Jules Verne

Serge Ladko était accablé.

La police était bien renseignée et la trame se resserrait autour de lui; sans paraître remarquer son trouble, M. Rona poursuivit son avantage:

--Eh! eh! vous voilà moins fringant, mon gaillard. Vous ne nous saviez pas si avancés ... mais je continue. A Ulm, vous aviez pris un passager avec vous.

--Oui, répondit Serge Ladko.

--Quel était son nom?

--M. Jaeger.

--Très exact. Voudriez-vous me dire ce qu'il est devenu, ce M. Jaeger?

--Je l'ignore. Il m'a quitté en pleine campagne, presque au confluent de l'Ipoly. J'ai été bien surpris de ne plus le trouver en revenant à bord.

--En revenant, dites-vous. Vous vous étiez donc absenté? Où étiez-vous allé?

--Dans un village des environs, afin de me procurer un cordial pour mon passager.

--Il était donc malade?

--Très malade. Il avait failli se noyer tout bonnement.

--Et c'est vous qui l'avez sauvé, je présume?

--Qui voulez-vous que ce soit, puisqu'il n'y avait que moi?

--Hum!... fit le juge un peu ébranlé.

Mais, se ressaisissant:

--Vous comptez sans doute m'émouvoir avec cette histoire de sauvetage?

--Moi? protesta Ladko. Vous m'interrogez, je réponds. Voilà tout.

--C'est bon, conclut M. Izar Rona. Mais, dites-moi, avant cet incident, vous n'aviez jamais quitté votre barge, je crois?

--Une seule fois, pour aller chez moi, à Szalka.

--Pourriez-vous me préciser la date de cette excursion?

--Pourquoi pas, en cherchant un peu.

--Je vais vous aider. Ne serait-ce pas dans la nuit du 28 au 29 août?

--Peut-être bien.

--Vous ne le niez pas?

--Non.

--Vous l'avouez?

--Si vous voulez.

--Nous sommes d'accord.... C'est sur la rive gauche du Danube, je crois, que se trouve Szalka? demanda M. Rona d'un air bonhomme.

--En effet.

--Et il faisait noir, je crois, dans cette nuit du 28 au 29 août?

--Très noir. Un temps affreux.

--Cela explique que vous vous soyez trompé.
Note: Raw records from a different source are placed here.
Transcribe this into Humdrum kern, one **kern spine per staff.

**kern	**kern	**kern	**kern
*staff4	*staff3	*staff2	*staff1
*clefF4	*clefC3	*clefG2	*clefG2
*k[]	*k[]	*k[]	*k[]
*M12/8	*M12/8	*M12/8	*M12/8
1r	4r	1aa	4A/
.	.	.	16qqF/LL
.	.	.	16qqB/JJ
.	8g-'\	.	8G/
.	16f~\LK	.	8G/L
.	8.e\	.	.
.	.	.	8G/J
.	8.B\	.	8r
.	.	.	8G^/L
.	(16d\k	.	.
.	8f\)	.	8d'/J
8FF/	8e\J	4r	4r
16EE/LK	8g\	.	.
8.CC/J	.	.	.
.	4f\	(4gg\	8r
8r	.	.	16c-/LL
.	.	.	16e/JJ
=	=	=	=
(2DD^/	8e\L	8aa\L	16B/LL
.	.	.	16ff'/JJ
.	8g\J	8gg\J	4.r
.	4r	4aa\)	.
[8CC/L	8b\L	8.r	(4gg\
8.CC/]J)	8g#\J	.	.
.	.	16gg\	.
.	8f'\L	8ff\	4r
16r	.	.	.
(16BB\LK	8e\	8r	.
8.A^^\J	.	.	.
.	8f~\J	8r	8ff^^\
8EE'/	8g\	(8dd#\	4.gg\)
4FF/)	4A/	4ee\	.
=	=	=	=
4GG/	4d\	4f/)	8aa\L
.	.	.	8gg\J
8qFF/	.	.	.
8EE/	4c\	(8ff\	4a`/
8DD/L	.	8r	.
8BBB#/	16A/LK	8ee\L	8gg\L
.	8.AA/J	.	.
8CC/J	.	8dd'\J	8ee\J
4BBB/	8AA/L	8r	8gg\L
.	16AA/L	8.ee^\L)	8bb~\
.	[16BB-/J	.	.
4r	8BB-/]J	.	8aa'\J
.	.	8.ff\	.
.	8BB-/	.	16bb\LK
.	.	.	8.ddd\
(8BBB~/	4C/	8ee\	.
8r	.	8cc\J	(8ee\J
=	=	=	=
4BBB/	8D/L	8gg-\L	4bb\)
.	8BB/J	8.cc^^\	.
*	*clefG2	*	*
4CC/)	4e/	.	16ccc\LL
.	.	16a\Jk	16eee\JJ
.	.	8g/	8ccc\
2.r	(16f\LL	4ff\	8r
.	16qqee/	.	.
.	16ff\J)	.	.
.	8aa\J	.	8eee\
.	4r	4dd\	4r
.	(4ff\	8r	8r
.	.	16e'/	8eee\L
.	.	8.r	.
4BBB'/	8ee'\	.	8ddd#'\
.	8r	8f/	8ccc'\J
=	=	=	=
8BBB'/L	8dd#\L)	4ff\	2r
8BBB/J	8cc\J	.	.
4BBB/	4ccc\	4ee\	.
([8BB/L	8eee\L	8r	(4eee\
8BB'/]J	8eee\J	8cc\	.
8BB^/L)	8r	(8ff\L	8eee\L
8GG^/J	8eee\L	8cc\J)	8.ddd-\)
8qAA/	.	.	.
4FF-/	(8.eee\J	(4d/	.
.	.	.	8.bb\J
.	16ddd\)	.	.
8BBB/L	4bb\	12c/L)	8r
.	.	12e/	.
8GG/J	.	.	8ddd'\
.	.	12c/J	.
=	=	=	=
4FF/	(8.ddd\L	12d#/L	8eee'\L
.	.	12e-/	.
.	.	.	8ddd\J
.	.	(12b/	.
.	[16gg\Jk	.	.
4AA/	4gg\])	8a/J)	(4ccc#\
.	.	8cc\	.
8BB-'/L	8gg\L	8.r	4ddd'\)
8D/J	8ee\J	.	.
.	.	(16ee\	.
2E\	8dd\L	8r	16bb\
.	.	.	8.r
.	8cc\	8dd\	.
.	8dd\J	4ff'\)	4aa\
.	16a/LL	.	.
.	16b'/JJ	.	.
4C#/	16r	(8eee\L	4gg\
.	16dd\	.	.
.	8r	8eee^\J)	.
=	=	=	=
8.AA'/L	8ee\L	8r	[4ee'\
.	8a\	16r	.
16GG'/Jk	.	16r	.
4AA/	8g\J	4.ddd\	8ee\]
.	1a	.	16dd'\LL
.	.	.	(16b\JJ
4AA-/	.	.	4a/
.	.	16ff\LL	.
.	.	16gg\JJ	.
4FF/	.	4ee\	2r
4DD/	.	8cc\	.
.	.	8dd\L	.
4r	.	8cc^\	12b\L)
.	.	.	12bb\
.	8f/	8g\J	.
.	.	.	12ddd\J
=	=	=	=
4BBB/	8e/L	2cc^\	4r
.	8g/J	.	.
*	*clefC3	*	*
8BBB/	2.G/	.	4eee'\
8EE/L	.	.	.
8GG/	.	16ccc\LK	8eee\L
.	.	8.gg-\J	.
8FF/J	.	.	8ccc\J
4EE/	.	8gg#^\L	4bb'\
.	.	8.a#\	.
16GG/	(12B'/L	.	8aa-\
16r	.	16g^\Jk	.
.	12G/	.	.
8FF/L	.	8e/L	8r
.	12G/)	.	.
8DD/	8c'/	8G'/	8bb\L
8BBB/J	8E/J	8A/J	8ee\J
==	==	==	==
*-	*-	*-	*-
C'est par une erreur toute naturelle qu'en pensant aborder la rive gauche, vous avez débarqué sur la rive droite.

--Sur la rive droite?

M. Izar Rona se leva tout à fait, et, fixant le prévenu dans les yeux, prononça:

--Oui, sur la rive droite, juste en face de la villa du comte Hagueneau?

Serge Ladko chercha de bonne foi dans ses souvenirs. Hagueneau? Il ne connaissait pas ce nom.

--Vous êtes très fort, déclara le juge déçu dans son essai d'intimidation. Il est donc entendu que c'est la première fois que vous entendez prononcer le nom du comte Hagueneau et que, si, au cours de la nuit du 28 au 29 août, sa villa a été mise au pillage et son gardien Christian Hoël grièvement blessé, c'est à votre insu. Où diable avais-je la tête? Comment connaîtriez-vous ces crimes commis par un certain Ladko? Ladko, que diable! ce n'est pas votre nom!

--Mon nom est Ilia Brusch, affirma le pilote d'une voix moins assurée que la première fois.

--Parfait! parfait!... c'est convenu ... mais alors, si vous ne vous appelez pas Ladko, pourquoi avez-vous disparu, juste après la perpétration de ce crime, pour ne rompre votre incognito--et encore bien modestement!--qu'à une distance respectable de la région qui en a été le théâtre? Pourquoi ne vous a-t-on vu, vous qui montriez auparavant si généreusement votre personne, ni à Budapest, ni à Neusatz, ni à aucune ville un peu importante? Pourquoi avez-vous abandonné votre rôle de pêcheur, au point même d'acheter parfois du poisson dans les villages où vous consentiez à vous arrêter?

Tout cela était de l'hébreu pour le malheureux pilote. S'il avait disparu, c'était bien malgré lui. Depuis cette nuit du 28 au 29 août, n'avait-il pas été constamment prisonnier? Dans ces conditions, quoi de surprenant à ce qu'il eût disparu? L'étonnant, au contraire, c'est qu'il se trouvât quelqu'un pour prétendre l'avoir aperçu.

Cette erreur du moins serait facile à dissiper. Il suffirait de raconter sincèrement l'aventure incompréhensible dont il avait été victime. La justice serait peut-être plus clairvoyante et peut-être arriverait-elle à débrouiller les fils de cet imbroglio.